1. attempts to determines all the FizzBuzz values in parallel,
2. tries to cut down the number of IO transfers from the problem size (N) to num_images()
3. then does stream IO to a processor-dependent location toward a “scratch file” (original post has sequential IO piped to /dev/null)

I am wondering if there is any advantage to this relative to the conventional Fortran approach that has long been procedural and to perform IO transfers as one proceeds.

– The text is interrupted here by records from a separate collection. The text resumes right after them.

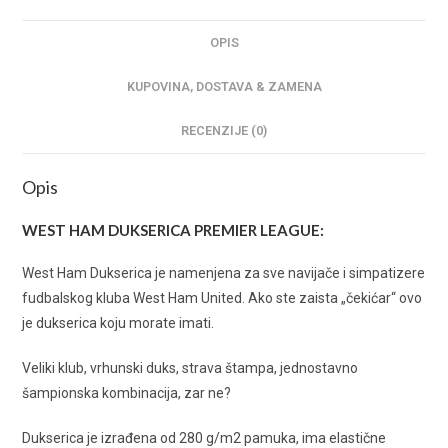
OPIS
KUPOVINA, DOSTAVA & ZAMENA
RECENZIJE (0)
Opis
WEST HAM DUKSERICA PREMIER LEAGUE:
West Ham Dukserica je namenjena za sve navijače i simpatizere
fudbalskog kluba West Ham United. Ako ste zaista „čekićar“ ovo
je dukserica koju morate imati.
Veliki klub, vrhunski duks, strava štampa, jednostavno
šampionska kombinacija, zar ne?
Dukserica je izrađena od 280 g/m2 pamuka, ima elastične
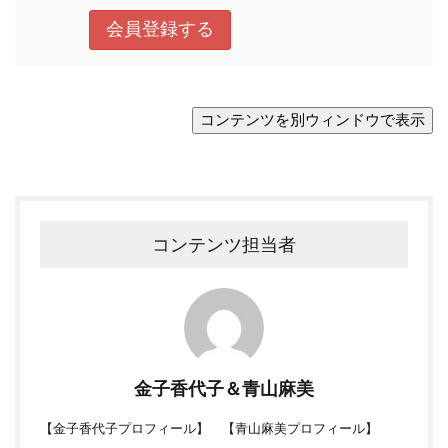
コンテンツ担当者
金子香代子＆青山麻美
【
金子香代子プロフィール
】 【
青山麻美プロフィール
】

I am always interested in learning better how different approaches based on more complicated data structures and concurrent computing and so forth in the modern Fortran toolset compare for certain tasks with the conventional approach of procedural code with intrinsic (primitive) data types that has long been practiced starting with FORTRAN I and which will continue as long as computing remains viable. The FizzBuzz Fortran code by @Beliavsky in the original post is a classic illustration of the latter. Hence my request. Besides, I am not quite setup at the moment to do a proper comparison with that FizzBuzz Fortran program by @Beliavsky . I am particularly interested in the results on a many core Linux platform.

Separately, if you look at my comment, you will notice I stay away from comparing with C. That is no interest to me.

I might add that write (and read) even with output into a string like in “write(str,fmt) my_number” internally requires a global lock to update resources like unit numbers. At least in gfortran. So using write for string operations within an openmp block with many threads might lead to contention. I guess other compilers handle it similarly. (In fact I even had a baffling segfault caused by simple string operations due to a missing lock in the gfortran runtime library. Now fixed.)

Because the write runtime code is that slow for various compilers, even with buffering, we have our own buffer classes to only invoke write for larger chunks of data. It does not feel right for a language if you have to code your own buffering to get decent write performance.

I agree. It doesn’t feel right to me either. As a user I would like the Fortran compilers to deliver very good performance out of the box. There might be some reason why that is not possible in general, but in that case, I think at least having a compiler option to use a faster implementation of IO would help. That way it’s off by default, but one could turn it on, such as in the example above.

iforts write is not that different performance-wise. It is still pretty unexpected that a global lock or any other thread interaction is required for something like “write(str,’(es12.5)’) x” (not sure about ifort, though) However, a do-it-all write statement looks a little bit like a design short-coming in the language itself.

The FizzBuzz benchmark is being discussed at Hacker News.